***** PROVIDED RECORDS
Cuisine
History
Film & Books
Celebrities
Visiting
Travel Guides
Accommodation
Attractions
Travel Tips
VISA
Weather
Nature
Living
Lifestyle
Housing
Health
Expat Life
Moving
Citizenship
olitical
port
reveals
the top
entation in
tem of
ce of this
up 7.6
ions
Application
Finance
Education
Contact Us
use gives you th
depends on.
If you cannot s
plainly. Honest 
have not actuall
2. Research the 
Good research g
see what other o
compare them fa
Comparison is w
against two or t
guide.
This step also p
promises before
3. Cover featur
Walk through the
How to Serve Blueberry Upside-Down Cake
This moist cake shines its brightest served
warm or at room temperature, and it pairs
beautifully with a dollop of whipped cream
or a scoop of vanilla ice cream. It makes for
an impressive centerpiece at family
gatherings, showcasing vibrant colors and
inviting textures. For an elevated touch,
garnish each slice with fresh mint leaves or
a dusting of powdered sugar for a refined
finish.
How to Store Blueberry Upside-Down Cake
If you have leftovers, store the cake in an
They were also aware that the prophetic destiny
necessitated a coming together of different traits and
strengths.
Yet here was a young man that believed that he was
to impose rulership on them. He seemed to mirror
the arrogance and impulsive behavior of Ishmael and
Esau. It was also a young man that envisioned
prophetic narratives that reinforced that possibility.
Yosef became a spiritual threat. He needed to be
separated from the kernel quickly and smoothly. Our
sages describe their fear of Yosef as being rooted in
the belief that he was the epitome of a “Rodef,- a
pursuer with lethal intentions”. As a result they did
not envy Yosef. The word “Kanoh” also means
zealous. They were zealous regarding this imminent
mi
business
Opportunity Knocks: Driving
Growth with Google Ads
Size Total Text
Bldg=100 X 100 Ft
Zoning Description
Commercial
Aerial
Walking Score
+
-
**********
▶ _EXERCISE_: The response must consist of all the data, reproduced without alteration.

▶ _FINISHED TASK_:
Cuisine
History
Film & Books
Celebrities
Visiting
Travel Guides
Accommodation
Attractions
Travel Tips
VISA
Weather
Nature
Living
Lifestyle
Housing
Health
Expat Life
Moving
Citizenship
olitical
port
reveals
the top
entation in
tem of
ce of this
up 7.6
ions
Application
Finance
Education
Contact Us
use gives you th
depends on.
If you cannot s
plainly. Honest 
have not actuall
2. Research the 
Good research g
see what other o
compare them fa
Comparison is w
against two or t
guide.
This step also p
promises before
3. Cover featur
Walk through the
How to Serve Blueberry Upside-Down Cake
This moist cake shines its brightest served
warm or at room temperature, and it pairs
beautifully with a dollop of whipped cream
or a scoop of vanilla ice cream. It makes for
an impressive centerpiece at family
gatherings, showcasing vibrant colors and
inviting textures. For an elevated touch,
garnish each slice with fresh mint leaves or
a dusting of powdered sugar for a refined
finish.
How to Store Blueberry Upside-Down Cake
If you have leftovers, store the cake in an
They were also aware that the prophetic destiny
necessitated a coming together of different traits and
strengths.
Yet here was a young man that believed that he was
to impose rulership on them. He seemed to mirror
the arrogance and impulsive behavior of Ishmael and
Esau. It was also a young man that envisioned
prophetic narratives that reinforced that possibility.
Yosef became a spiritual threat. He needed to be
separated from the kernel quickly and smoothly. Our
sages describe their fear of Yosef as being rooted in
the belief that he was the epitome of a “Rodef,- a
pursuer with lethal intentions”. As a result they did
not envy Yosef. The word “Kanoh” also means
zealous. They were zealous regarding this imminent
mi
business
Opportunity Knocks: Driving
Growth with Google Ads
Size Total Text
Bldg=100 X 100 Ft
Zoning Description
Commercial
Aerial
Walking Score
+
-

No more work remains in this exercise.